Problem to solve:
Beginning at the top of the data below, write out every line exactly until you reach the line with "15: (34, 3, 187.93)", and include that line.

[Records drawn from a dataset]
····················

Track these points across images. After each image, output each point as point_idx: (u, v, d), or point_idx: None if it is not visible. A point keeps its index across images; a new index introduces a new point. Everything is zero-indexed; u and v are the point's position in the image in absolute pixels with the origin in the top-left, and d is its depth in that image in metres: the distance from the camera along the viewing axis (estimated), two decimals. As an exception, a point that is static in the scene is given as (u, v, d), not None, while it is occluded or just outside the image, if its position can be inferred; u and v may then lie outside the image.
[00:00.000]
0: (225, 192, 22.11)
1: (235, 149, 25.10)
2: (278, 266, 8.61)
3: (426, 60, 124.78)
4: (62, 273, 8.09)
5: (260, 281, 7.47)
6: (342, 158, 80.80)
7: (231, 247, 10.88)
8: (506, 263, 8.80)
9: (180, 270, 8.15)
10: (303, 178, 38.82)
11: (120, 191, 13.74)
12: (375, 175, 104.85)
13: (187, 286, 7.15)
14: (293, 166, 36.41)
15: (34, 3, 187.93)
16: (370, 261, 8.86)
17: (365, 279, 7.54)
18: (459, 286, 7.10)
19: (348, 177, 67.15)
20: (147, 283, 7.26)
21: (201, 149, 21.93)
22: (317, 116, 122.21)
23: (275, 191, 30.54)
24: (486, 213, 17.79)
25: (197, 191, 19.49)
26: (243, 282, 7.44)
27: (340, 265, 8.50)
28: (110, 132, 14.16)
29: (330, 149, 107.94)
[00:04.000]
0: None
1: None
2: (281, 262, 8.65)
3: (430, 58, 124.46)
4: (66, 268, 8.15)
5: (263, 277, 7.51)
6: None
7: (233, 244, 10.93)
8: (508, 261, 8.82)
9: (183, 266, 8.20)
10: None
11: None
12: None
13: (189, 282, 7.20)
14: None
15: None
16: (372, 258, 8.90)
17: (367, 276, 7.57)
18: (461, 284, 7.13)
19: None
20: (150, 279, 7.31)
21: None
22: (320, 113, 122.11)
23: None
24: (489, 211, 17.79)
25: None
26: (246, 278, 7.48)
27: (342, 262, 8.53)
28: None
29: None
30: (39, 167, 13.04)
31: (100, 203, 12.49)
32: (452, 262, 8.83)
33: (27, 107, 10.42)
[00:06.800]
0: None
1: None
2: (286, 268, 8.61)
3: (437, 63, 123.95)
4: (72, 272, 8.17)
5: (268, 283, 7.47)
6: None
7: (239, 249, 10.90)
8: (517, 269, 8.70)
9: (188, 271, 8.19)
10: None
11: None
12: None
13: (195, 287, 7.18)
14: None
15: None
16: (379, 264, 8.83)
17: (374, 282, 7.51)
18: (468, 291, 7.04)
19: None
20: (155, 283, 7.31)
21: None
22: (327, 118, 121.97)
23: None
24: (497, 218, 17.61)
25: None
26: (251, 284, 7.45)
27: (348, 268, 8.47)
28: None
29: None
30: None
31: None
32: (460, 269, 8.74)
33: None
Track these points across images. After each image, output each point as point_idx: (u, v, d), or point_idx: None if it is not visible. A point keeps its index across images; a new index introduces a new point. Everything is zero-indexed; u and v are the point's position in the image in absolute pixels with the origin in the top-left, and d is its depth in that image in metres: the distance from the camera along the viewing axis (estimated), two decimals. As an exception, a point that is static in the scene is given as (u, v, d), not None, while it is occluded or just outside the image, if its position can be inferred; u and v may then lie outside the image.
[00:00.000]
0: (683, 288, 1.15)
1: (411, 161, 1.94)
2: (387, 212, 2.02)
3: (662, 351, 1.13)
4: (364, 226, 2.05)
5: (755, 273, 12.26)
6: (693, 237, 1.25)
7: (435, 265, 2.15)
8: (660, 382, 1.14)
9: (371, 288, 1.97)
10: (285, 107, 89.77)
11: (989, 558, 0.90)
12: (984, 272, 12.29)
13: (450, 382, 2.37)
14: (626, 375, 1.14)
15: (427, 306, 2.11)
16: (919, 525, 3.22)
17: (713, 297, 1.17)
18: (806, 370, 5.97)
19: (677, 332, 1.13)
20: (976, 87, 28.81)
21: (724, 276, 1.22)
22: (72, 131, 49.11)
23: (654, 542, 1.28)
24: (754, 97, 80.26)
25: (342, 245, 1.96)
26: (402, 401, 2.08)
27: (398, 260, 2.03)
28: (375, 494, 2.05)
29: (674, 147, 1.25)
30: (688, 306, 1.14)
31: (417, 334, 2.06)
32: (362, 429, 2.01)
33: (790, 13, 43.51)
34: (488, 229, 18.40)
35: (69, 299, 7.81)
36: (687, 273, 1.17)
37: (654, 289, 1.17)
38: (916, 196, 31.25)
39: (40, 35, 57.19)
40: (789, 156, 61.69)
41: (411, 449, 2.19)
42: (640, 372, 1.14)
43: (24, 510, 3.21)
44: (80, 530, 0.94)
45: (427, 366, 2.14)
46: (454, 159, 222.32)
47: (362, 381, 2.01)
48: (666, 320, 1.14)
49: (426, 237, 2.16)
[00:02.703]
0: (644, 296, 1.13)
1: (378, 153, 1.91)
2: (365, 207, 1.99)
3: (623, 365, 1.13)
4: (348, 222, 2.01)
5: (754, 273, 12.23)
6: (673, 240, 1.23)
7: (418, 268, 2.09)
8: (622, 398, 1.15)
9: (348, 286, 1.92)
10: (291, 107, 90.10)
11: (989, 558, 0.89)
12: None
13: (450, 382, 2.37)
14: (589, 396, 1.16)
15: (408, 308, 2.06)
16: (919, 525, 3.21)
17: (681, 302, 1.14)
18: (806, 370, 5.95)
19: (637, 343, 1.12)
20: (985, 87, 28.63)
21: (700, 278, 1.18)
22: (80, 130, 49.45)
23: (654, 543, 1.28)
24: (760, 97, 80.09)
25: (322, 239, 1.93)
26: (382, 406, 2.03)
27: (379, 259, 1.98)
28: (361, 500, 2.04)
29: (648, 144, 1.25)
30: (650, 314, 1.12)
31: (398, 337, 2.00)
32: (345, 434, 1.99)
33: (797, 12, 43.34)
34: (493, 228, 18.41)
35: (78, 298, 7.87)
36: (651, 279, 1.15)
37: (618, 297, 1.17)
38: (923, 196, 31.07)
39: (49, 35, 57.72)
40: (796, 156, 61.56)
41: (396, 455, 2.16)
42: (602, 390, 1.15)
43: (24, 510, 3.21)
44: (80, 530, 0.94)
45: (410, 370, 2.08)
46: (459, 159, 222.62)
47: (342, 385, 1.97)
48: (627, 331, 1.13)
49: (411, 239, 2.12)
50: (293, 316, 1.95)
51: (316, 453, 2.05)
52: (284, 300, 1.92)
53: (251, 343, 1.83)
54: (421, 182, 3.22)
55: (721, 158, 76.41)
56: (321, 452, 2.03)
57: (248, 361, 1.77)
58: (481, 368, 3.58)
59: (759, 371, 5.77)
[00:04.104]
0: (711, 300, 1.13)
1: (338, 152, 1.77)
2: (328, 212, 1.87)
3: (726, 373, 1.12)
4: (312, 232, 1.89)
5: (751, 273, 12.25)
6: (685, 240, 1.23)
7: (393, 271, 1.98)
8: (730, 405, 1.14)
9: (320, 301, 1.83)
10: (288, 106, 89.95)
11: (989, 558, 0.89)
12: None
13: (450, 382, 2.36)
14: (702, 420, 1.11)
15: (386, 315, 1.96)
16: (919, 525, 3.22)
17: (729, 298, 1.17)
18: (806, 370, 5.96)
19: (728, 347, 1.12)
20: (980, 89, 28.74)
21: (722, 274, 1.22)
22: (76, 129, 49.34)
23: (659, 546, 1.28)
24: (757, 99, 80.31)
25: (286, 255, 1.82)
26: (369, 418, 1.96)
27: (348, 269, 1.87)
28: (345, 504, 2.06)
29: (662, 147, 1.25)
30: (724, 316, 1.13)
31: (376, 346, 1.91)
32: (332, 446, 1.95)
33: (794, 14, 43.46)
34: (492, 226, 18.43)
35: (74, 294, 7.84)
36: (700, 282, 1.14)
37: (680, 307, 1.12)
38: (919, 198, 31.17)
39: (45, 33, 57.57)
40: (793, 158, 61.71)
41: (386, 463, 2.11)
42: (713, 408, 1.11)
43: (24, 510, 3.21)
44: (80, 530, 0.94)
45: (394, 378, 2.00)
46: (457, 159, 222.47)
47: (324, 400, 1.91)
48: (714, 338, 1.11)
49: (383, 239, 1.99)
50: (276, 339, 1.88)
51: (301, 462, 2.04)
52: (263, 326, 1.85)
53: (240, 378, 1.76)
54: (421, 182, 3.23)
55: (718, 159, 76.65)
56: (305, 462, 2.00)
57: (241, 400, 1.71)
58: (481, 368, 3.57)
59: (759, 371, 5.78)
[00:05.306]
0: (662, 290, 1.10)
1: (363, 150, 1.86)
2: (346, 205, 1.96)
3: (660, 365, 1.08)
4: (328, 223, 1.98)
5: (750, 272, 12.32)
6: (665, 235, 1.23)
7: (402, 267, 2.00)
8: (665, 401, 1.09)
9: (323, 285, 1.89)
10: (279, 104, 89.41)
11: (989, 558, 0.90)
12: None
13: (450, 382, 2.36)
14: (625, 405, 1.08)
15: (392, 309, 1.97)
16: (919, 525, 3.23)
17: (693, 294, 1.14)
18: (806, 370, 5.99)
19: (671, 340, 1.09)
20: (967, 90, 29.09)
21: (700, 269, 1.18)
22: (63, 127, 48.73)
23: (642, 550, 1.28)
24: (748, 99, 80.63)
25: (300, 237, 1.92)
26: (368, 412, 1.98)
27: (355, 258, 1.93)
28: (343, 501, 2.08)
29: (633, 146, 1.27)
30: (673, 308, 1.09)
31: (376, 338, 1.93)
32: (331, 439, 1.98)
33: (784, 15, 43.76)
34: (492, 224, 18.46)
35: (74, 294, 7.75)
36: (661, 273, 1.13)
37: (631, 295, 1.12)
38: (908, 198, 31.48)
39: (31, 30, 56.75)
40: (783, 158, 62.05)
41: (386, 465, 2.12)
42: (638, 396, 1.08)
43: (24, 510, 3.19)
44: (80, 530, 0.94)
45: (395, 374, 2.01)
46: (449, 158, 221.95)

····················

Answer to this exercise:
Track these points across images. After each image, output each point as point_idx: (u, v, d), or point_idx: None if it is not visible. A point keeps its index across images; a new index introduces a new point. Everything is zero-indexed; u and v are the point's position in the image in absolute pixels with the origin in the top-left, and d is its depth in that image in metres: the distance from the camera along the viewing axis (estimated), two decimals. As an exception, a point that is static in the scene is given as (u, v, d), not None, while it is occluded or just outside the image, if its position can be inferred; u and v may then lie outside the image.
[00:00.000]
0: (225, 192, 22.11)
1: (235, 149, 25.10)
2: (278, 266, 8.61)
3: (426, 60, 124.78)
4: (62, 273, 8.09)
5: (260, 281, 7.47)
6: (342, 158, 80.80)
7: (231, 247, 10.88)
8: (506, 263, 8.80)
9: (180, 270, 8.15)
10: (303, 178, 38.82)
11: (120, 191, 13.74)
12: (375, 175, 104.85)
13: (187, 286, 7.15)
14: (293, 166, 36.41)
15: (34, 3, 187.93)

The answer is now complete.